# What you need to do
Below are entries to reproduce exactly, apart from their pictures.

[Data extracted from a collection]
§ §
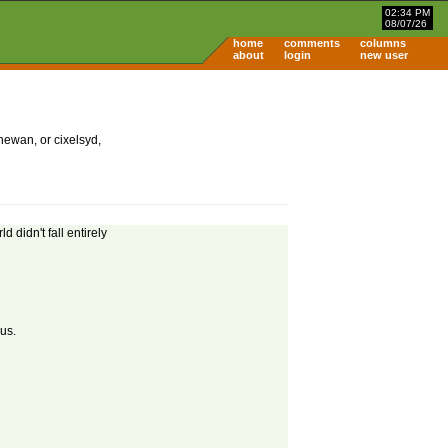
02:34 PM
08/07/26
home
comments
columns
about
login
new user
hewan, or cixelsyd,
d didn't fall entirely
us.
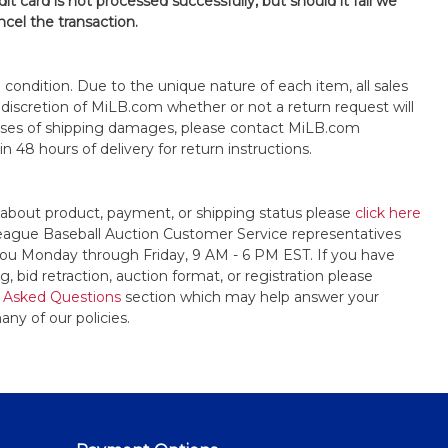
it card is not processed successfully, but should it fail we
ncel the transaction.
s" condition. Due to the unique nature of each item, all sales
the discretion of MiLB.com whether or not a return request will
cases of shipping damages, please contact MiLB.com
n 48 hours of delivery for return instructions.
 about product, payment, or shipping status please
click here
League Baseball Auction Customer Service representatives
t you Monday through Friday, 9 AM - 6 PM EST. If you have
, bid retraction, auction format, or registration please
 Asked Questions
section which may help answer your
any of our policies.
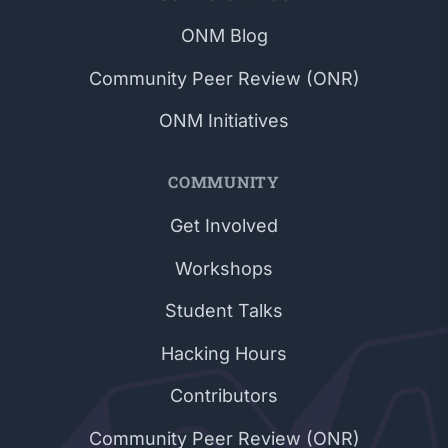
ONM Blog
Community Peer Review (ONR)
ONM Initiatives
COMMUNITY
Get Involved
Workshops
Student Talks
Hacking Hours
Contributors
Community Peer Review (ONR)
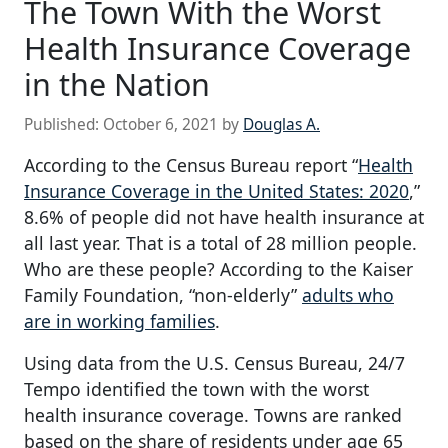
The Town With the Worst
Health Insurance Coverage
in the Nation
Published:
October 6, 2021
by
Douglas A.
According to the Census Bureau report “
Health
Insurance Coverage in the United States: 2020
,”
8.6% of people did not have health insurance at
all last year. That is a total of 28 million people.
Who are these people? According to the Kaiser
Family Foundation, “non-elderly”
adults who
are in working families
.
Using data from the U.S. Census Bureau, 24/7
Tempo identified the town with the worst
health insurance coverage. Towns are ranked
based on the share of residents under age 65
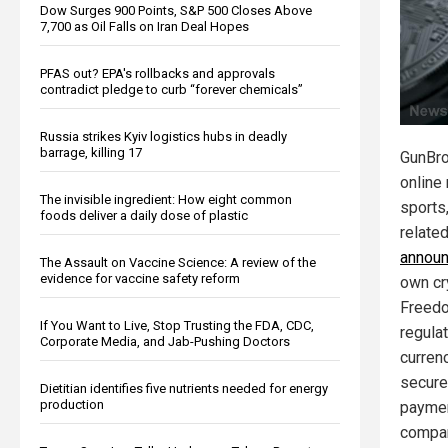
Dow Surges 900 Points, S&P 500 Closes Above
7,700 as Oil Falls on Iran Deal Hopes
PFAS out? EPA's rollbacks and approvals
contradict pledge to curb “forever chemicals”
Russia strikes Kyiv logistics hubs in deadly
barrage, killing 17
GunBro
online 
The invisible ingredient: How eight common
sports,
foods deliver a daily dose of plastic
relate
annou
The Assault on Vaccine Science: A review of the
evidence for vaccine safety reform
own cr
Freedo
If You Want to Live, Stop Trusting the FDA, CDC,
regulat
Corporate Media, and Jab-Pushing Doctors
curren
secure
Dietitian identifies five nutrients needed for energy
production
paymen
compa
§ §
# Solution to the exercise
02:34 PM
08/07/26
home
comments
columns
about
login
new user
hewan, or cixelsyd,
d didn't fall entirely
us.
it card is not processed successfully, but should it fail we
ncel the transaction.
s" condition. Due to the unique nature of each item, all sales
the discretion of MiLB.com whether or not a return request will
cases of shipping damages, please contact MiLB.com
n 48 hours of delivery for return instructions.
 about product, payment, or shipping status please
click here
League Baseball Auction Customer Service representatives
t you Monday through Friday, 9 AM - 6 PM EST. If you have
, bid retraction, auction format, or registration please
 Asked Questions
section which may help answer your
any of our policies.
ONM Blog
Community Peer Review (ONR)
ONM Initiatives
COMMUNITY
Get Involved
Workshops
Student Talks
Hacking Hours
Contributors
Community Peer Review (ONR)
The Town With the Worst
Health Insurance Coverage
in the Nation
Published:
October 6, 2021
by
Douglas A.
According to the Census Bureau report “
Health
Insurance Coverage in the United States: 2020
,”
8.6% of people did not have health insurance at
all last year. That is a total of 28 million people.
Who are these people? According to the Kaiser
Family Foundation, “non-elderly”
adults who
are in working families
.
Using data from the U.S. Census Bureau, 24/7
Tempo identified the town with the worst
health insurance coverage. Towns are ranked
based on the share of residents under age 65
Dow Surges 900 Points, S&P 500 Closes Above
7,700 as Oil Falls on Iran Deal Hopes
PFAS out? EPA's rollbacks and approvals
contradict pledge to curb “forever chemicals”
Russia strikes Kyiv logistics hubs in deadly
barrage, killing 17
GunBro
online 
The invisible ingredient: How eight common
sports,
foods deliver a daily dose of plastic
relate
annou
The Assault on Vaccine Science: A review of the
evidence for vaccine safety reform
own cr
Freedo
If You Want to Live, Stop Trusting the FDA, CDC,
regulat
Corporate Media, and Jab-Pushing Doctors
curren
secure
Dietitian identifies five nutrients needed for energy
production
paymen
compa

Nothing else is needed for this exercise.